Google WeatherNext 3 is rolling into Search, Gemini and Maps with a fundamental change to AI weather forecasting: it can ingest live satellite observations and generate a fresh global forecast every hour. Google DeepMind and Google Research announced the model on September 3, positioning it as their most advanced global weather system yet.

 

The upgrade pushes key surface variables such as temperature and moisture to 5-kilometer resolution, compared with WeatherNext 2's 25-kilometer grid and six-hour forecast intervals. That combination of finer spatial detail and faster refreshes is designed to improve forecasts for rapidly changing conditions, particularly precipitation.

 

Google WeatherNext 3 Uses Live Satellites

Most AI weather systems have depended heavily on outputs from numerical weather prediction models, which simulate atmospheric physics on supercomputers. Google says those systems can introduce a roughly six-hour data lag before information reaches an AI forecasting pipeline, a meaningful delay for fast-changing rain, clouds and surface temperatures.

 

WeatherNext 3 instead ingests hourly mosaics from geostationary weather satellites alongside historical analysis. Its Functional Generative Network mesh transformer then produces dense global forecast fields, cyclone tracks and station-level predictions from the continuously refreshed observations.

 

Google says the new system adds several operational capabilities:

  • New global forecasts generated every hour
  • Temperature and moisture forecasts at up to 5-kilometer resolution
  • Direct ingestion of live geostationary satellite observations
  • Native cyclone-track and station-level predictions
  • New wind, cloud-cover and solar-radiation variables for clean-energy planning

 

The shift matters because local weather is where global models have traditionally lost detail. Mountain ranges, coastlines and convective storm boundaries can disappear into coarse grids, while stale initialization data can leave a forecast chasing conditions that have already changed.

 

Further Reading

 

Precipitation Forecasts Get Sharper

Rain and snow are among the hardest variables for global forecasting systems because the underlying cloud processes evolve quickly and at scales smaller than many global model grids. Google trained WeatherNext 3 against NASA's IMERG satellite precipitation dataset and its own satellite-radar precipitation reanalysis to improve that weakness.

 

Google reports Continuous Ranked Probability Score improvements of up to 60% against IMERG, 30% against the U.S. Multi-Radar/Multi-Sensor system and 10% against rain-gauge measurements at early lead times. Those figures describe specific evaluation settings rather than a universal accuracy gain across every forecast and location.

 

For forecasts a day or more ahead, Google says people using its products can see precipitation predictions that are up to 50% more accurate, with some of the largest gains expected in regions historically underserved by dense forecasting infrastructure.

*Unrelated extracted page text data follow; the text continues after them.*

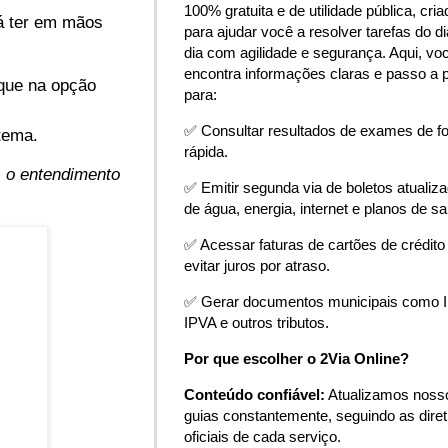
100% gratuita e de utilidade pública, cria
rá ter em mãos
para ajudar você a resolver tarefas do di
dia com agilidade e segurança. Aqui, vo
encontra informações claras e passo a 
lique na opção
para:
✅ Consultar resultados de exames de f
stema.
rápida.
s o entendimento
✅ Emitir segunda via de boletos atualiz
de água, energia, internet e planos de s
✅ Acessar faturas de cartões de crédito
evitar juros por atraso.
✅ Gerar documentos municipais como 
IPVA e outros tributos.
Por que escolher o 2Via Online?
Conteúdo confiável:
Atualizamos noss
guias constantemente, seguindo as diret
oficiais de cada serviço.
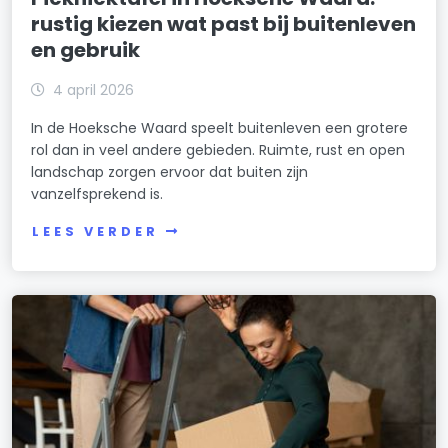
rustig kiezen wat past bij buitenleven
en gebruik
4 april 2026
In de Hoeksche Waard speelt buitenleven een grotere
rol dan in veel andere gebieden. Ruimte, rust en open
landschap zorgen ervoor dat buiten zijn
vanzelfsprekend is.
LEES VERDER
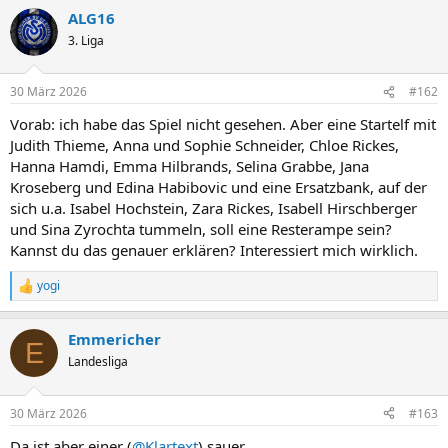
ALG16
3. Liga
30 März 2026
#162
Vorab: ich habe das Spiel nicht gesehen. Aber eine Startelf mit
Judith Thieme, Anna und Sophie Schneider, Chloe Rickes,
Hanna Hamdi, Emma Hilbrands, Selina Grabbe, Jana
Kroseberg und Edina Habibovic und eine Ersatzbank, auf der
sich u.a. Isabel Hochstein, Zara Rickes, Isabell Hirschberger
und Sina Zyrochta tummeln, soll eine Resterampe sein?
Kannst du das genauer erklären? Interessiert mich wirklich.
yogi
R
e
a
Emmericher
k
E
t
Landesliga
i
o
n
30 März 2026
#163
e
n
Da ist aber einer (
@Klartext
) sauer ...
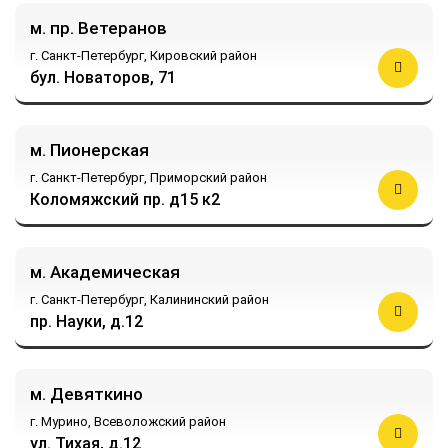
м. пр. Ветеранов
г. Санкт-Петербург,
Кировский район
бул. Новаторов, 71
м. Пионерская
г. Санкт-Петербург,
Приморский район
Коломяжский пр. д15 к2
м. Академическая
г. Санкт-Петербург,
Калининский район
пр. Науки, д.12
м. Девяткино
г. Мурино,
Всеволожский район
ул. Тихая, д.12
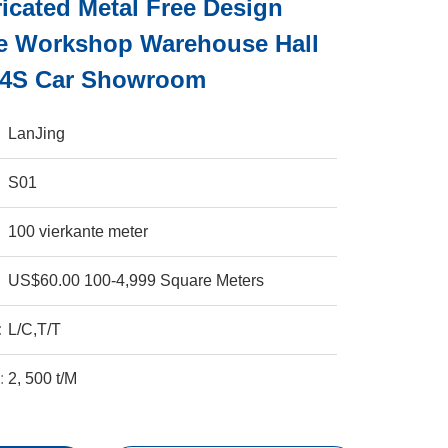
ricated Metal Free Design
re Workshop Warehouse Hall
 4S Car Showroom
LanJing
S01
100 vierkante meter
US$60.00 100-4,999 Square Meters
:
L/C,T/T
:
2, 500 t/M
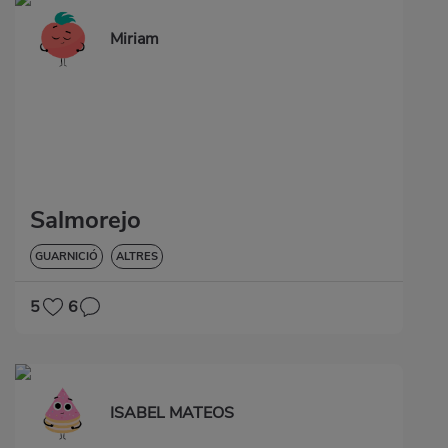
Miriam
Salmorejo
GUARNICIÓ
ALTRES
5
6
ISABEL MATEOS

Independent live evaluation provider Brightband has also ranked WeatherNext 3 among leading operational AI forecasting systems.

 

Search, Gemini and Maps Get WeatherNext

WeatherNext 3 is not staying inside a research demo. Google says the model began powering weather experiences across Google Search, the Gemini app, Google Maps, the Google Maps Platform Weather API and Google Earth Engine on the day of the announcement.

 

Developers, researchers and businesses can also query hourly forecast data through BigQuery and Earth Engine or obtain bulk data from Google Cloud Storage. That gives WeatherNext 3 a distribution advantage that most research forecasting models do not have: its predictions can reach both consumer interfaces and enterprise workflows without users running the model themselves.

 

Renewable-energy operators are a particularly clear target. The model adds variables including wind speeds around turbine heights, high-resolution cloud cover and solar radiation, information that can help operators estimate generation as conditions change throughout the day.

 

AI Weather Forecasting Moves Closer to Observations

The technical direction may prove more consequential than any single accuracy figure. AI weather forecasting has largely learned from the output of traditional numerical systems; WeatherNext 3 pushes the pipeline closer to raw observations by incorporating satellite measurements directly into a high-resolution global model.

 

That does not eliminate conventional meteorology. Historical analyses, observational networks and physics-based forecasting systems remain important parts of the broader weather-data ecosystem, and Google explicitly directs users to national meteorological agencies for official severe-weather warnings and public-safety advisories.

 

Competition is also growing. AI weather startups and research groups are experimenting with their own observation-driven systems, so Google's claims around direct raw-observation forecasting will be tested against rapidly evolving alternatives rather than static numerical baselines.

 

For Google, the immediate advantage is reach. WeatherNext 3 turns a research advance into an hourly data layer that can influence travel planning in Maps, everyday questions in Gemini and Search, developer applications in Cloud, and operational decisions in industries where a few hours of weather uncertainty can carry substantial cost.